Second week at Houston

Hello, Júlia here (again),

So my second week at the OEDK was pretty exciting, we finished our zoo project and received our new one, the one that we will dedicate ourselves for the next 5 weeks and a half. I was really anxious to know about my new project.

Well, for our zoo project me, Rahit, Nicolas and Xiaoyao (Team Lion) brainstormed a lot and we came out with a lot of ideas. After all the engineering design process we decided to create a KerPlunk, it was the idea that most fulfilled our design criteria:

  • Enrichment time
  • Easy to clean
  • Durability
  • Natural looking
  • Material cost

Low-fidelity prototype

Afterward,  we had to get our hands dirty, and the outcome was amazing! I love creating and doing manual work, so being able to learn and using a lot of machines, some of them I didn’t know before, was very enriching. And here is our KerPlunk, pretty right?

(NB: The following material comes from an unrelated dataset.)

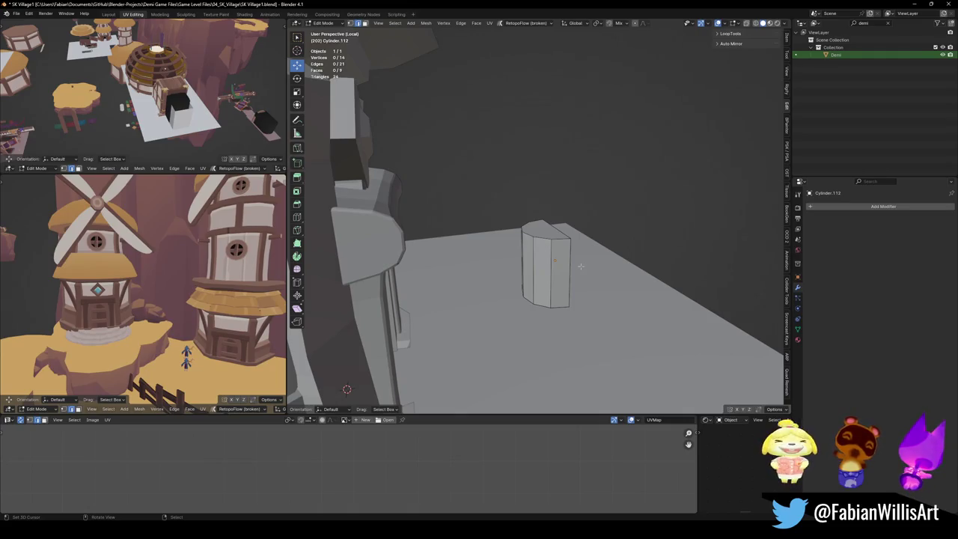
{"action": "scroll", "coordinate": [580, 266], "scroll_direction": "up", "scroll_amount": 3}
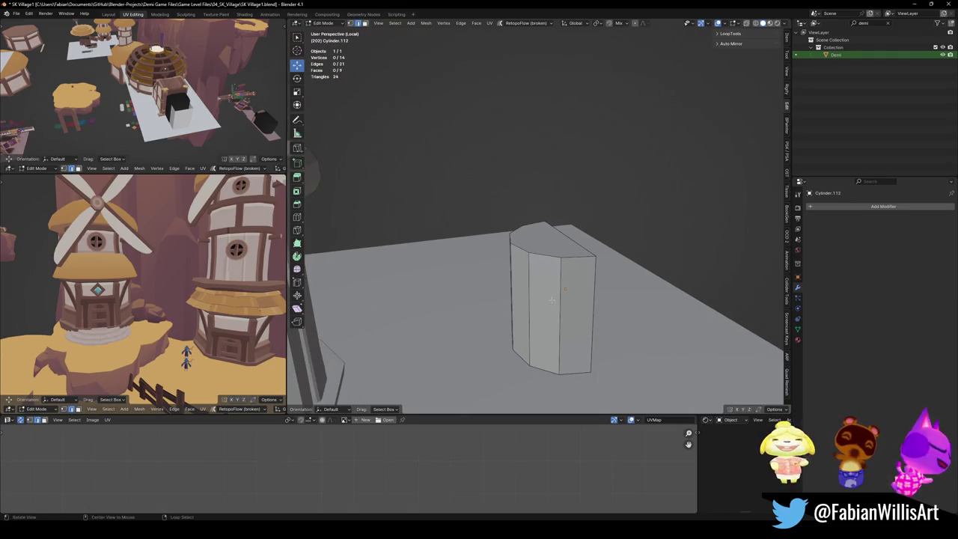
{"action": "middle_click_drag", "start_coordinate": [552, 300], "coordinate": [546, 287]}
{"action": "key", "text": "a"}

 Top of the KerPlunk Medium-fidelity prototype

So the purpose of our enrichment device is to stimulate the tapirs to eat the browns (represented by the straws) in the mesh, that would be made of bamboo, and eventually the food will fall off from the top of the KerPlunk and hit the slide underneath (triangle made of wood) that makes the food go to all the directions. I would be very happy if the tapirs had a chance to play with our design!

Moving forward…after each group presented their design we were assigned to our major project, and my project is: Reel Film, or, as we call it, 2Reel2Film, with Mathias and Rahit. At Rice University their Film Department teaches the art of filmmaking using traditional analog film stock, 35mm and 16mm. But, using analog film stock is expensive: per unit it is expensive and it cannot be re-used. But there is an alternative: film can be made from scratch.

So our goal is to design and build the first machine used to make machine from scratch, the one that coats raw nylon sheets with photographic emulsion as a first step to creating 16mm film stock from commercially available sheets. I’ really excited for that because involves a lot of mechanics (that I love) and a little of chemistry (yey)!